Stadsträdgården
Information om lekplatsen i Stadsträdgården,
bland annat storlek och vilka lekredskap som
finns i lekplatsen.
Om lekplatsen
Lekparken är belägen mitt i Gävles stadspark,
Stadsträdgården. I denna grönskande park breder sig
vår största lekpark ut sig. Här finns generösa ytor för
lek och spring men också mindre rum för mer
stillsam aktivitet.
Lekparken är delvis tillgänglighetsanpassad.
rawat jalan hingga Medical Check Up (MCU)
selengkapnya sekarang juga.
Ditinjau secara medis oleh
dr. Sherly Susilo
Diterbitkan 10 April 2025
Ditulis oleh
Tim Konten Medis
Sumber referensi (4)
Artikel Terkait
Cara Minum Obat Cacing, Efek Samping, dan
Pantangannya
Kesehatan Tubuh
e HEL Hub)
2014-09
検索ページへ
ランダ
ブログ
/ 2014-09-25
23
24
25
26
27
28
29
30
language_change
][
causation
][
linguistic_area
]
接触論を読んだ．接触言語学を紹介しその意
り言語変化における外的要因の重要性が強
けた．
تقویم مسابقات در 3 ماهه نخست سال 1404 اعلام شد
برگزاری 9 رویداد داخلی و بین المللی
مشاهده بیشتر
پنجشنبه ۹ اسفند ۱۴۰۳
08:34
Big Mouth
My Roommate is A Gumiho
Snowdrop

══════════

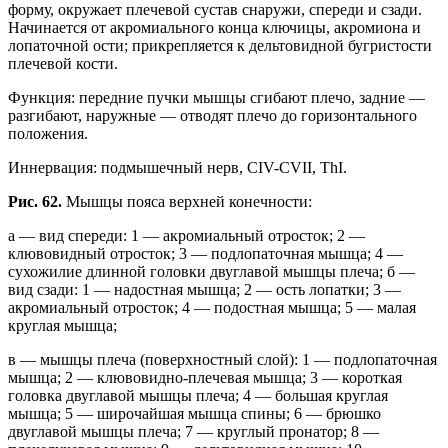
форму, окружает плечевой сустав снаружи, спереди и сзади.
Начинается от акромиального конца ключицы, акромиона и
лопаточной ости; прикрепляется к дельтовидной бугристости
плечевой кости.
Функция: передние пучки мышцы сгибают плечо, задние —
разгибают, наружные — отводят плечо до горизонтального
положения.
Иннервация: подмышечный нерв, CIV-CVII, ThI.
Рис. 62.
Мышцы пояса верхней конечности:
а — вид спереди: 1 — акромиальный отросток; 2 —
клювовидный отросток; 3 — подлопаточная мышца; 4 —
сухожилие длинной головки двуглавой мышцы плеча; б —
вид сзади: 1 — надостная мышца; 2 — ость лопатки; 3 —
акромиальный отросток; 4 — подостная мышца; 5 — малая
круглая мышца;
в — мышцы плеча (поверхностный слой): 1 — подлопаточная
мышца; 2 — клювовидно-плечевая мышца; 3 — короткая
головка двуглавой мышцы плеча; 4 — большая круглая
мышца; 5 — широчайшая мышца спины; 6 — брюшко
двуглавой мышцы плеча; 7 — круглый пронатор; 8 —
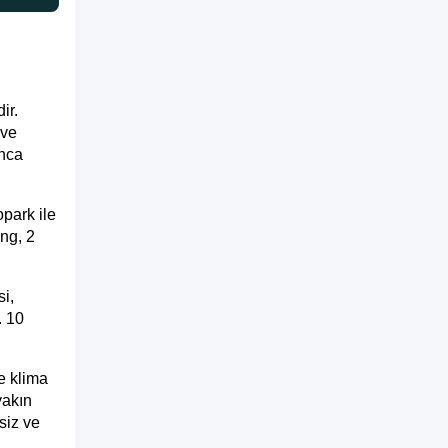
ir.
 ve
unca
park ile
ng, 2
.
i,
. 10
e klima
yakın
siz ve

══════════

● **YOUR INSTRUCTIONS**
Please copy out each line of the material that holds the string "подлопаточная".

● **SOLUTION FOR THIS TASK**
клювовидный отросток; 3 — подлопаточная мышца; 4 —
в — мышцы плеча (поверхностный слой): 1 — подлопаточная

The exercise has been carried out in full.